==== The data

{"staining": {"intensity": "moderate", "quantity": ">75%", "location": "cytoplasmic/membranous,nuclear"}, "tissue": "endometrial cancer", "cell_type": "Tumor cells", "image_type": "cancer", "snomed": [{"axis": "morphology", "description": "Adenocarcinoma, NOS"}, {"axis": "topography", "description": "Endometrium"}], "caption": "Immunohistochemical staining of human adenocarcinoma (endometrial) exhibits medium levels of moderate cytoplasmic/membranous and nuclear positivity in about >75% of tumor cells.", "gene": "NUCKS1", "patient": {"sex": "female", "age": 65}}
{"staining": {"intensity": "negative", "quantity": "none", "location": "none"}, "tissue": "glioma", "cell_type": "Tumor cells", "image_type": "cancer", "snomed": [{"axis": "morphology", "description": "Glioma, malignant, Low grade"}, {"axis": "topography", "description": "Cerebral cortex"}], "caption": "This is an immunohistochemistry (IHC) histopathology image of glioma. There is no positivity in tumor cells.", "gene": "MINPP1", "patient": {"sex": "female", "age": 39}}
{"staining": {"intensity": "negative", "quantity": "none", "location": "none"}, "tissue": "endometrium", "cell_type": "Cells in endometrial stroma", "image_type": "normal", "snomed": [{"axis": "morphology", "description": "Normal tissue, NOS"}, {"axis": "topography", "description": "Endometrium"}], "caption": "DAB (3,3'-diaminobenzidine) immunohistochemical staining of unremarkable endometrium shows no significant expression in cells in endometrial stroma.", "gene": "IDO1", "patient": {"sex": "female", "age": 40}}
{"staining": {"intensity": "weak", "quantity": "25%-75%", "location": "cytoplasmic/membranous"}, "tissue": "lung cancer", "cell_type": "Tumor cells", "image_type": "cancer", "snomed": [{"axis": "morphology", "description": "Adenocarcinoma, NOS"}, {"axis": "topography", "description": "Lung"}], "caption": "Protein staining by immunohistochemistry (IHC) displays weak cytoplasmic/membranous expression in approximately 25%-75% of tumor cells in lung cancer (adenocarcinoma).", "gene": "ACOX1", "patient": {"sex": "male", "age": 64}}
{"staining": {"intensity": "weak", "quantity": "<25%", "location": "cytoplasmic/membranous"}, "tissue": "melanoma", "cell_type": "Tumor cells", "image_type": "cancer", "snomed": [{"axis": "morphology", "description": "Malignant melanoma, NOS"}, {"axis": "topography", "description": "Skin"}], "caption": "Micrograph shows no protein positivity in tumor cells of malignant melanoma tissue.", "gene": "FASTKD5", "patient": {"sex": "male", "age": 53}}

========

* **Problem details**
Restate the records above verbatim, omitting no line.

* **Answer section**
{"staining": {"intensity": "moderate", "quantity": ">75%", "location": "cytoplasmic/membranous,nuclear"}, "tissue": "endometrial cancer", "cell_type": "Tumor cells", "image_type": "cancer", "snomed": [{"axis": "morphology", "description": "Adenocarcinoma, NOS"}, {"axis": "topography", "description": "Endometrium"}], "caption": "Immunohistochemical staining of human adenocarcinoma (endometrial) exhibits medium levels of moderate cytoplasmic/membranous and nuclear positivity in about >75% of tumor cells.", "gene": "NUCKS1", "patient": {"sex": "female", "age": 65}}
{"staining": {"intensity": "negative", "quantity": "none", "location": "none"}, "tissue": "glioma", "cell_type": "Tumor cells", "image_type": "cancer", "snomed": [{"axis": "morphology", "description": "Glioma, malignant, Low grade"}, {"axis": "topography", "description": "Cerebral cortex"}], "caption": "This is an immunohistochemistry (IHC) histopathology image of glioma. There is no positivity in tumor cells.", "gene": "MINPP1", "patient": {"sex": "female", "age": 39}}
{"staining": {"intensity": "negative", "quantity": "none", "location": "none"}, "tissue": "endometrium", "cell_type": "Cells in endometrial stroma", "image_type": "normal", "snomed": [{"axis": "morphology", "description": "Normal tissue, NOS"}, {"axis": "topography", "description": "Endometrium"}], "caption": "DAB (3,3'-diaminobenzidine) immunohistochemical staining of unremarkable endometrium shows no significant expression in cells in endometrial stroma.", "gene": "IDO1", "patient": {"sex": "female", "age": 40}}
{"staining": {"intensity": "weak", "quantity": "25%-75%", "location": "cytoplasmic/membranous"}, "tissue": "lung cancer", "cell_type": "Tumor cells", "image_type": "cancer", "snomed": [{"axis": "morphology", "description": "Adenocarcinoma, NOS"}, {"axis": "topography", "description": "Lung"}], "caption": "Protein staining by immunohistochemistry (IHC) displays weak cytoplasmic/membranous expression in approximately 25%-75% of tumor cells in lung cancer (adenocarcinoma).", "gene": "ACOX1", "patient": {"sex": "male", "age": 64}}
{"staining": {"intensity": "weak", "quantity": "<25%", "location": "cytoplasmic/membranous"}, "tissue": "melanoma", "cell_type": "Tumor cells", "image_type": "cancer", "snomed": [{"axis": "morphology", "description": "Malignant melanoma, NOS"}, {"axis": "topography", "description": "Skin"}], "caption": "Micrograph shows no protein positivity in tumor cells of malignant melanoma tissue.", "gene": "FASTKD5", "patient": {"sex": "male", "age": 53}}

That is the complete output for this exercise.